In the long term, the supply-demand balance is projected to tighten further. The International Copper Study Group (ICSG) forecasts that the global refined copper market will shift from a surplus of 178,000 tonnes in 2025 to a deficit of approximately 150,000 tonnes in 2026.

While demand continues to be supported by the energy transition, according to the International Energy Agency (IEA), each electric vehicle consumes an average of 53.2 kg of copper, significantly more than the 22.3 kg of vehicles using internal combustion engines. Wind and solar power projects require between 2,800 and 8,000 kg of copper per MW of capacity, compared to a maximum of approximately 1,500 kg/MW for traditional power plants.

Signs of recovery from China also contributed to an improved demand outlook. Data from China's National Bureau of Statistics (NBS) showed that the manufacturing PMI in December reached 50.1 points, exceeding 50 for the first time in eight months.

BMI research firm suggests that in 2026, demand from the green energy sector will largely offset the weakness in China's real estate market, thereby continuing to support copper prices amid a market sensitive to supply disruptions.

Oil prices recover after a prolonged period of weakness.

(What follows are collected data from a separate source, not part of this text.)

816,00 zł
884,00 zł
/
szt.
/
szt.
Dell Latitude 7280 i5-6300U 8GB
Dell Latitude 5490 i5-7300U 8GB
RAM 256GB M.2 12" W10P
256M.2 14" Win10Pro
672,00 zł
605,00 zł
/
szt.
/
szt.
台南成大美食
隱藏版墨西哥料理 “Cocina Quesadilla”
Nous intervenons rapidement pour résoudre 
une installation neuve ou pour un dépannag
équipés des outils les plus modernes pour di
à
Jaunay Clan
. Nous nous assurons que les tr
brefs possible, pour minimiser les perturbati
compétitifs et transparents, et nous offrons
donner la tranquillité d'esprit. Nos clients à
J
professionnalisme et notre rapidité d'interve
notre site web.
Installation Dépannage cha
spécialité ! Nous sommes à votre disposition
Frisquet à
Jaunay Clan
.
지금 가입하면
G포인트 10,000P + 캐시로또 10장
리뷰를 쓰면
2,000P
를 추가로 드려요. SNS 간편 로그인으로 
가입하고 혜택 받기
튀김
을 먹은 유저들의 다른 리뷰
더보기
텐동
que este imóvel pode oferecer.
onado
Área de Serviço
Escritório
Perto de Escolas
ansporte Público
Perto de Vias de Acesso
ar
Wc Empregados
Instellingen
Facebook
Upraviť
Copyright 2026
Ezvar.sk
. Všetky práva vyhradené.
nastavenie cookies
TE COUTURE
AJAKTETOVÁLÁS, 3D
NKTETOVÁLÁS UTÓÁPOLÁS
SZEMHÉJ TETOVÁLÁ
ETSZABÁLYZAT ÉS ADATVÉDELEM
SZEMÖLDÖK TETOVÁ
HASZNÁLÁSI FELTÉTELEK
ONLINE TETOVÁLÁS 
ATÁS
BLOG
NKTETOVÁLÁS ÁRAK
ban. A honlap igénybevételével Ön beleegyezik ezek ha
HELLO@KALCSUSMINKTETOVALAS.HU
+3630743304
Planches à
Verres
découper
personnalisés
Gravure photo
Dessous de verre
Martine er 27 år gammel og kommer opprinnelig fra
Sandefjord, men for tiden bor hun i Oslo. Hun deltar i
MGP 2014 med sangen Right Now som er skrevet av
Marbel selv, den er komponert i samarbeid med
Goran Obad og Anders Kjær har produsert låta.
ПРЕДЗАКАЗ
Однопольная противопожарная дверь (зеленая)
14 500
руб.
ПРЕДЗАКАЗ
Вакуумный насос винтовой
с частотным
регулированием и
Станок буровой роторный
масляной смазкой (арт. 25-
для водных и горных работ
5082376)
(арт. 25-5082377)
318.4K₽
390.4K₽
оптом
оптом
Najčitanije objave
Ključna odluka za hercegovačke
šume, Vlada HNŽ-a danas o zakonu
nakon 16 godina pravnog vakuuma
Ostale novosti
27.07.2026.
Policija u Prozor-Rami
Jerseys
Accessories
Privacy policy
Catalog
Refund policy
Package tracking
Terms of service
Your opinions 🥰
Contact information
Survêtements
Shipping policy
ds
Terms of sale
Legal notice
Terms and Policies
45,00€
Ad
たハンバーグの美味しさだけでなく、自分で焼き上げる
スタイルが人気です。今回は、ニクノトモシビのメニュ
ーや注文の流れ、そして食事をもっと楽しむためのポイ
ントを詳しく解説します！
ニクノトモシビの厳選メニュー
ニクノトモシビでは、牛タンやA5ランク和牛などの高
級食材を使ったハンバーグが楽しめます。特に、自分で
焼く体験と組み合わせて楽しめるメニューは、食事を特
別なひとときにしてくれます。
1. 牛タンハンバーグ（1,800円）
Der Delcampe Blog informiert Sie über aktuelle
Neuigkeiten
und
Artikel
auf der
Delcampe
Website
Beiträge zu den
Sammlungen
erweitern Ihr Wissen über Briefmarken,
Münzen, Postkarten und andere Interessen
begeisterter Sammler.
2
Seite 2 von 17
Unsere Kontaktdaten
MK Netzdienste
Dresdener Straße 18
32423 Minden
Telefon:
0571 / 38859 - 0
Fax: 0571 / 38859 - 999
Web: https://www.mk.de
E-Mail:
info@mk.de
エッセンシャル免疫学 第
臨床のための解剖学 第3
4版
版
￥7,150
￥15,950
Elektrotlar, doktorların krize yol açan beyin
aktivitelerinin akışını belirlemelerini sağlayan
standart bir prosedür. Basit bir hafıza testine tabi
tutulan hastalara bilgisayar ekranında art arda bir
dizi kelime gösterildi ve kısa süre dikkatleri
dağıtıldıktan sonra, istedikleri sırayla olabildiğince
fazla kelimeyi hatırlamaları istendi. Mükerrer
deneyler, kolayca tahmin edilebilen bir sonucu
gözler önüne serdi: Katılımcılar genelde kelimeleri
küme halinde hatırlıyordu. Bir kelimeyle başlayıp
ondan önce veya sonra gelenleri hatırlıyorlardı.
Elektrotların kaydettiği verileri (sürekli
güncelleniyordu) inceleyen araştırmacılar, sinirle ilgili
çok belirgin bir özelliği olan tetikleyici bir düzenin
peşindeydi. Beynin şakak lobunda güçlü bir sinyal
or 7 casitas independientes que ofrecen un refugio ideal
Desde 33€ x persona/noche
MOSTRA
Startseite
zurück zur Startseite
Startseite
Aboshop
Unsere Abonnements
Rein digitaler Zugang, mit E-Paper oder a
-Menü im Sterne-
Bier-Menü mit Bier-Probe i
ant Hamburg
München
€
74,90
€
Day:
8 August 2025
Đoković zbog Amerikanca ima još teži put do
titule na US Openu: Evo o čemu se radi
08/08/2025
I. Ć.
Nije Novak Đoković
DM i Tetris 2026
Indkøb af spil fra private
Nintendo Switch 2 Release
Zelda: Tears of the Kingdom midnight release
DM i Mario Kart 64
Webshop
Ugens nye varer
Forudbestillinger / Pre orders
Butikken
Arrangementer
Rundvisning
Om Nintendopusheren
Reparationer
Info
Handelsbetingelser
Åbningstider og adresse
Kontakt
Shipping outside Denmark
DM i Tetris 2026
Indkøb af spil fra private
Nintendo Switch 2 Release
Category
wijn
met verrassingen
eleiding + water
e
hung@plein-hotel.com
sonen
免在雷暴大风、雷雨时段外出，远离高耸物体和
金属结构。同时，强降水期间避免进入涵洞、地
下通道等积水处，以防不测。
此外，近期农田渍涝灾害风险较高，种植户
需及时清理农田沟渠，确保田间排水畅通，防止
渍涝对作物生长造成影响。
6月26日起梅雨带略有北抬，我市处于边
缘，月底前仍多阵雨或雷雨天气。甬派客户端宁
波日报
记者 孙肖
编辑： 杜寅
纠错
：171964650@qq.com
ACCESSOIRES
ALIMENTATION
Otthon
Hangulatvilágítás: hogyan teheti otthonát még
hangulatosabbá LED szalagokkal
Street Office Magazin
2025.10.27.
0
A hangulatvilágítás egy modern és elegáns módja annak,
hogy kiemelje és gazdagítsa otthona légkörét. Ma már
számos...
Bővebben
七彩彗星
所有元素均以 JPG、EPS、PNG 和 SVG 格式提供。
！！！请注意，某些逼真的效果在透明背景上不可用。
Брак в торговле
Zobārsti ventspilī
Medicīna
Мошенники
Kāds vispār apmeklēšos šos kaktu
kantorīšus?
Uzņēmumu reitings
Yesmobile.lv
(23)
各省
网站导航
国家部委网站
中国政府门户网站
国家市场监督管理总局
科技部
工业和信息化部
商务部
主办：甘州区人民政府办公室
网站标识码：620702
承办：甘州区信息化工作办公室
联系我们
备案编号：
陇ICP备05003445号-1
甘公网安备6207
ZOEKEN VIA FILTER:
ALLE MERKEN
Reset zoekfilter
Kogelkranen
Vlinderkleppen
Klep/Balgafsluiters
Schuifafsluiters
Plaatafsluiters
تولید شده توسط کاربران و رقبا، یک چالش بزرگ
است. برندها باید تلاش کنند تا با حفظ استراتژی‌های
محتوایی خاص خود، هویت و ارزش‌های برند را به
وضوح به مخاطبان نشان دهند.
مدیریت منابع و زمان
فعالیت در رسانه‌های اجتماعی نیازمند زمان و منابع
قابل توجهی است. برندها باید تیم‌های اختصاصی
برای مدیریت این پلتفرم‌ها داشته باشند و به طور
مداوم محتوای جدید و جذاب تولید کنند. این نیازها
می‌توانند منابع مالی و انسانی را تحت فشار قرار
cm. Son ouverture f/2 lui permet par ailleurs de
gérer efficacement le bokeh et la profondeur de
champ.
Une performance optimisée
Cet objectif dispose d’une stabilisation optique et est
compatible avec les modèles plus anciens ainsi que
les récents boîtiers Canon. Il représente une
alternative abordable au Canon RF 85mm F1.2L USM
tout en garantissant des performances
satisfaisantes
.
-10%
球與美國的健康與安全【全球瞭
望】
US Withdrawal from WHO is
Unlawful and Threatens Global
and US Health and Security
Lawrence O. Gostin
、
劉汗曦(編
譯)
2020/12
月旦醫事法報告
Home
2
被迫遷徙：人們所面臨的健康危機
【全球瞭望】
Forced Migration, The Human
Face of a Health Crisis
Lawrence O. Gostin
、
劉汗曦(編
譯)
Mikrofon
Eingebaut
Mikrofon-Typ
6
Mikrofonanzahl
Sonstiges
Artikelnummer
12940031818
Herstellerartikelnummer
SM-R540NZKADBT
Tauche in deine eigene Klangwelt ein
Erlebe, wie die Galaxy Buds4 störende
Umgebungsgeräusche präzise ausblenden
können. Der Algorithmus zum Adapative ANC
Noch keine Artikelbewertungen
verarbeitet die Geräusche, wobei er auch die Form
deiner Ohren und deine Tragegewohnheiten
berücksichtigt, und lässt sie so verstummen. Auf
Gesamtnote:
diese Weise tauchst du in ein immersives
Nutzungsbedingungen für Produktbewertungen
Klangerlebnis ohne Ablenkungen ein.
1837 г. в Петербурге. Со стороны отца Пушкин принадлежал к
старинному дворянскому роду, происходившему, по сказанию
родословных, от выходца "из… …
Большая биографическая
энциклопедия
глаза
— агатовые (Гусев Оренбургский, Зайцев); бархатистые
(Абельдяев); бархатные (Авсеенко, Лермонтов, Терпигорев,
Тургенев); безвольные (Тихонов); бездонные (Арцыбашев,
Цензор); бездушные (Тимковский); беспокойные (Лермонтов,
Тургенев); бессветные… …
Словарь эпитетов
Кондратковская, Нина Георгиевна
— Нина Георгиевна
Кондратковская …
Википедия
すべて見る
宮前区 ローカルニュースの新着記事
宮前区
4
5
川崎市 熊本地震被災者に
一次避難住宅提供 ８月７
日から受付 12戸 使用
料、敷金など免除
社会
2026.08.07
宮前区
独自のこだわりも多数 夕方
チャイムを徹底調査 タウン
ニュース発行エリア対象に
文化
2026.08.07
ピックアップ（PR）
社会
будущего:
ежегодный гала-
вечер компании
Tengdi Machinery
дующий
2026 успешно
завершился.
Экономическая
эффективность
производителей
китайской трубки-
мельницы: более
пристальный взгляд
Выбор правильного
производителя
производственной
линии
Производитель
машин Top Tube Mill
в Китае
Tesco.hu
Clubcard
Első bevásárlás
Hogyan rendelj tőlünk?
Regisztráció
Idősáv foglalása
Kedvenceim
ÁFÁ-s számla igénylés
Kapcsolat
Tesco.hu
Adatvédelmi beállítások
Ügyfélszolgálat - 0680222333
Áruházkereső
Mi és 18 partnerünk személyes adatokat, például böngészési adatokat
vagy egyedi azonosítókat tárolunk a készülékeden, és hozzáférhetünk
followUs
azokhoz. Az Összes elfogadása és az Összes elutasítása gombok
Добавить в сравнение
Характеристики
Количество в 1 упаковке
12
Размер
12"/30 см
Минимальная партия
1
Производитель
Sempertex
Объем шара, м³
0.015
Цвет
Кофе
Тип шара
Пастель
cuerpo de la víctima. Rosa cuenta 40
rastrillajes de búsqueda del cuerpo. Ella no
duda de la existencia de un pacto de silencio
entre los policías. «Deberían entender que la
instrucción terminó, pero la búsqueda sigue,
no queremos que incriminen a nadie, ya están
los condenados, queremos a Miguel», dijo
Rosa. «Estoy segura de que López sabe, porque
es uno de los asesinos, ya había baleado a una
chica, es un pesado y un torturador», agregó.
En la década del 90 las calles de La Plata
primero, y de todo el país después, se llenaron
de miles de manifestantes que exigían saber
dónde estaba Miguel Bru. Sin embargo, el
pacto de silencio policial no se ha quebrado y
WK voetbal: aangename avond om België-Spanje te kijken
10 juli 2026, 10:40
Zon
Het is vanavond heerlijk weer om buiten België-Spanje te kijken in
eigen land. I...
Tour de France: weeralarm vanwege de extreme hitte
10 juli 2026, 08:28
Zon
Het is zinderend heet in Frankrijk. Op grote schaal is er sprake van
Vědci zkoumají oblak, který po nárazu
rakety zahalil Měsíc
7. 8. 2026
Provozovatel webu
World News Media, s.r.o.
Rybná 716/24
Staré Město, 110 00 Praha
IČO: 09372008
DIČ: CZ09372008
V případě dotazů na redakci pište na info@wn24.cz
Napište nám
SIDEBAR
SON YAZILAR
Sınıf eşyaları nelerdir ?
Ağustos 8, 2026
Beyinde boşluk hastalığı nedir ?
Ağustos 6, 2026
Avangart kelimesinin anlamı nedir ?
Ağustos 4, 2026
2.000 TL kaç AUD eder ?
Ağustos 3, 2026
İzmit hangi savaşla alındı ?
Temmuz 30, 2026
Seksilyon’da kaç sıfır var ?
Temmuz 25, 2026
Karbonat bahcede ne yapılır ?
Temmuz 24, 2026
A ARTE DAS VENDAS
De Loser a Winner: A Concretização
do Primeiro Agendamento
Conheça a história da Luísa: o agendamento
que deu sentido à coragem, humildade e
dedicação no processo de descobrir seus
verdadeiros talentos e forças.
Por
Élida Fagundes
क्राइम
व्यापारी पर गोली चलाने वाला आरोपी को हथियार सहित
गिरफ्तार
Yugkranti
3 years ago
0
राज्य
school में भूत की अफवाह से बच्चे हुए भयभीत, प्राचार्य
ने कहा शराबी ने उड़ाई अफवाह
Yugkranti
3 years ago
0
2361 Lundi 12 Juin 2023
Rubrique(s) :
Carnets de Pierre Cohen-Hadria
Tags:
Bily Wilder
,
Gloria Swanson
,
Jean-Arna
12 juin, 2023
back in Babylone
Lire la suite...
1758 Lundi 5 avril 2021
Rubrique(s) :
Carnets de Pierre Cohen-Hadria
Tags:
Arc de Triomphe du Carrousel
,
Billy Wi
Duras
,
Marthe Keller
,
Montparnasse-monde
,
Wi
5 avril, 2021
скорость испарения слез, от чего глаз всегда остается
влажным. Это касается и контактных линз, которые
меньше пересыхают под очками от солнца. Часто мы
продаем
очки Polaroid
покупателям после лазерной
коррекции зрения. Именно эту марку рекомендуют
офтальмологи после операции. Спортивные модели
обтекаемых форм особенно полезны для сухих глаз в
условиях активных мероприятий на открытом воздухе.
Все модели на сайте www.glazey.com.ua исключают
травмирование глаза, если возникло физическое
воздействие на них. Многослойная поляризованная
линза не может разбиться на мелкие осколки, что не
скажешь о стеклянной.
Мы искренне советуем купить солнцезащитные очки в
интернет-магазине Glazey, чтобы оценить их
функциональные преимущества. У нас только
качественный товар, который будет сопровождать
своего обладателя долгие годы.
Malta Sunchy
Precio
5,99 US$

According to MXV, the energy sector saw buying pressure dominating yesterday, with 4 out of 5 commodities experiencing price increases. Crude oil prices attracted significant market attention, rising sharply after a prolonged period of weakness. Specifically, world crude oil prices increased by over 1.7% yesterday, reaching $58.3 per barrel for WTI and $61.8 per barrel for Brent.

Energy price list.

Energy price list.

Yesterday's surge in oil prices was driven by a combination of strategic decisions by the Organization of Petroleum Exporting Countries and its allies (OPEC+), escalating geopolitical risks in Venezuela, and positive signals from the physical market, forming three main pillars supporting the price trend.

Agricultural product price list.

Agricultural product price list.

Industrial raw material price list.

Industrial raw material price list.

Accordingly, the OPEC+ meeting on January 4th laid an important foundation when the group decided to maintain its stance of temporarily suspending production increases in the first quarter of 2026. Against the backdrop of oil prices recording the sharpest decline since 2020 in 2025, this move was interpreted by the market as a signal prioritizing price stability.

Simultaneously, the physical market is also sending clearer supportive signals. According to Vortexa, floating oil inventories fell 3.4% in the week ending January 2nd, indicating easing inventory pressure. At the same time, data from Kpler shows that demand from China continues to play a significant role, with its December crude oil imports rising 10% compared to the previous month, reaching a record 12.2 million barrels per day, reflecting strong restocking activity.

Furthermore, the weakening US dollar, coupled with rising global stock markets and escalating geopolitical tensions, has driven capital back into the oil market. While the structural oversupply situation has not yet been reversed, the synergy of these factors was strong enough to push prices soaring on January 5th and is projected to continue to be the main support in the coming sessions.